# PSL Powerplant trout fishing, what and hows and where!



## beyondhelp

Ok, I'm probably not the best adviser since I just started being able to catch them regularly so be warned. I have been fishing just south of the power plant and catching a few. 

I have been finding them in 4-5' of water (only) and most have been caught while trolling or drifting and casting. Most hits have been on flats just outside of the channel. I haven't fished the powerplant area in a while but I know there's grass flats on both sides of the channel.   

Time of day, I'm not sure. We started around 7 last time and I think we fished until 2:30. No idea what tides were doing. I fish when I have the time. 


My main lure has been a Rapala X-Rap in black / silver or black /gold although a Mirrodine in similar colors worked too. (I have gone through a few)

A buddy fished within a hundred yards of me for an hour or two and struck out with shrimp under popping corks but everyone always recommends them. I haven't ever caught one that way. 


Hope that helps. I'm thinking of making it up that way Sat and launching at Blind Creek. 

I'd love to hear other suggestions. Seems like I just started being able to catch trout a month or two ago. 

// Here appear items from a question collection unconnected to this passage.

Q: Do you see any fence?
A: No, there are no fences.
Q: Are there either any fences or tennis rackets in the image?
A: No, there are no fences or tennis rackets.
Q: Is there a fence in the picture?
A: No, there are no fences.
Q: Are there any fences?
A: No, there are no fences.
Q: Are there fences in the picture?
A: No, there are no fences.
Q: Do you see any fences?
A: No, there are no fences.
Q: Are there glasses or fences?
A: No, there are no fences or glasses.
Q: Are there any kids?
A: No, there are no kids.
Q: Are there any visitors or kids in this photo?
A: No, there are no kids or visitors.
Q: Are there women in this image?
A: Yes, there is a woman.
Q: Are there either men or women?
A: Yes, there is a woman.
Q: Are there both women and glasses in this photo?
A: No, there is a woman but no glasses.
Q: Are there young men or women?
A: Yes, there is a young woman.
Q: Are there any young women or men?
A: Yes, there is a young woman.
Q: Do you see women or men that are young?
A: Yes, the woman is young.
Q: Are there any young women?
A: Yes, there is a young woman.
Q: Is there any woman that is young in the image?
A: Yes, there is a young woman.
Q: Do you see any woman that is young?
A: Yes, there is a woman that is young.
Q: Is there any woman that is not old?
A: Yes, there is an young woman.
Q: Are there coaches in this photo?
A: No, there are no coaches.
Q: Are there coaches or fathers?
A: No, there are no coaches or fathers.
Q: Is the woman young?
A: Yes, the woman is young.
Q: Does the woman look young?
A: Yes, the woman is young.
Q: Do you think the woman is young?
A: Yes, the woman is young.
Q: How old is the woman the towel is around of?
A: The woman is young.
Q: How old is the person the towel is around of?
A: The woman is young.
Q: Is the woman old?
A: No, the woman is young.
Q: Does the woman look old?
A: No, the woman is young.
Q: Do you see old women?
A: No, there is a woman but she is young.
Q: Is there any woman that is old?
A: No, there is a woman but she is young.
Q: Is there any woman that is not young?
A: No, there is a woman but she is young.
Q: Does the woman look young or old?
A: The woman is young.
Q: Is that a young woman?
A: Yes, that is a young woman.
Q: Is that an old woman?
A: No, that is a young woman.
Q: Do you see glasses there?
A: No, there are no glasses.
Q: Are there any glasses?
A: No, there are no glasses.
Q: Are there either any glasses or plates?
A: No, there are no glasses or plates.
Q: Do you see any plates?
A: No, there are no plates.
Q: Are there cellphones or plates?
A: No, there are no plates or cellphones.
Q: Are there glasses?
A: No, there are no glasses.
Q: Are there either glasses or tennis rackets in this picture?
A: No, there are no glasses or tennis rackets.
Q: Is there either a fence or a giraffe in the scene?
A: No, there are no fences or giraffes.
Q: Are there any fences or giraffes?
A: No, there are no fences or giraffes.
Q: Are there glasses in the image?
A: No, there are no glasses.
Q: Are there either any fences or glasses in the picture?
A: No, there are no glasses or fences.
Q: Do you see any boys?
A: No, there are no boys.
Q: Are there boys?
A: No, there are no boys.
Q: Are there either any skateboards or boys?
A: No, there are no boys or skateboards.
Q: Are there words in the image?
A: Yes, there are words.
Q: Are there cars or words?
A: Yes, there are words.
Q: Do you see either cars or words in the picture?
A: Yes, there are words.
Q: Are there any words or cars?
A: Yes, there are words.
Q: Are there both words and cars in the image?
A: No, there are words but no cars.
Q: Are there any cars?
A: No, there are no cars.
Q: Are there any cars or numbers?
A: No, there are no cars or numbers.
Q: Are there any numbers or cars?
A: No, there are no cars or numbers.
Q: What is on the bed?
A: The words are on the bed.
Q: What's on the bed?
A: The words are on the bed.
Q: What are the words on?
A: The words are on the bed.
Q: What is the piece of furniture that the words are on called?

Here's the smallest one I caught.  ;D


----------



## beyondhelp

Oh also, check out Florida Sport Fishing mag this month. It's their inshore edition and it specifically mentions Fort Pierce and the powerplant.


----------



## out-cast

I catch most of them on 1/8-1/4oz weighted head with a shad, DOA Cal, and a ton of other soft plastics. Colors like white, green, new penny, red/gold flake, and sometimes pink. Once the water starts to warm up like it is, I'll start using topwater baits in the first hour or two of the morning. The colder the water is, the slower you need to retrieve your lure. A slower, less erratic, presentation seems to have better results. Look for schools of glass minnows and other smaller baits like finger mullet. Grass flats with sandy pot holes or sandy channels that line grass flats anywhere from 2-5ft deep. As for tides, I never paid attention to high or low. I only fish when the water is moving whether it's incoming or outgoing. I'm no pro either but this has worked for me from Jensen to the Lagoon especially during the closed season 

Wouldn't be surprised if Jan moves this to the regionals.


----------



## admin

*[movedhere] General Discussion [move by] Forum Admin.*


----------



## fishslayer77

as outcast said is right on. i find more trout on the west side of the river this time of year. walton road has been hot atey for reds and nice trout fishing 1/8 jig head and ca tails. midway has good numbers of trout and upper sots roaming around. just dont stay in one pace too long. might try up that way myself. good luck


----------



## logandorn96

Wait so look more on the west side of the river? Keep moving, try different baits, and right off walton road is good?


----------



## fishslayer77

walton road on the west side has been producing nice fish for me latley. as far as moving around if your not catching move to another flat/location in search of fish. i usually keep a couple poles rigged and switch up here and there. gonna be a nice weekend out might try power plant for few myself


----------



## logandorn96

Might go sunday, Carolina skiffs arent good boat for cold days, cause i get SOAKED!


----------



## out-cast

Put in at Little Mud and you won't have to run far enough to get wet. Trout are all over. Some hold them better than others. Don't be afraid to pick up and run to another spot after 20-30 casts. If your using a trolling motor, try a route that will cover a range of depths and cover different color bottoms too.


----------



## logandorn96

Yah, I was going to put in at lil mud, but i also might go nights fishing for snook. If you wanna know an amazing snook dock pm me


----------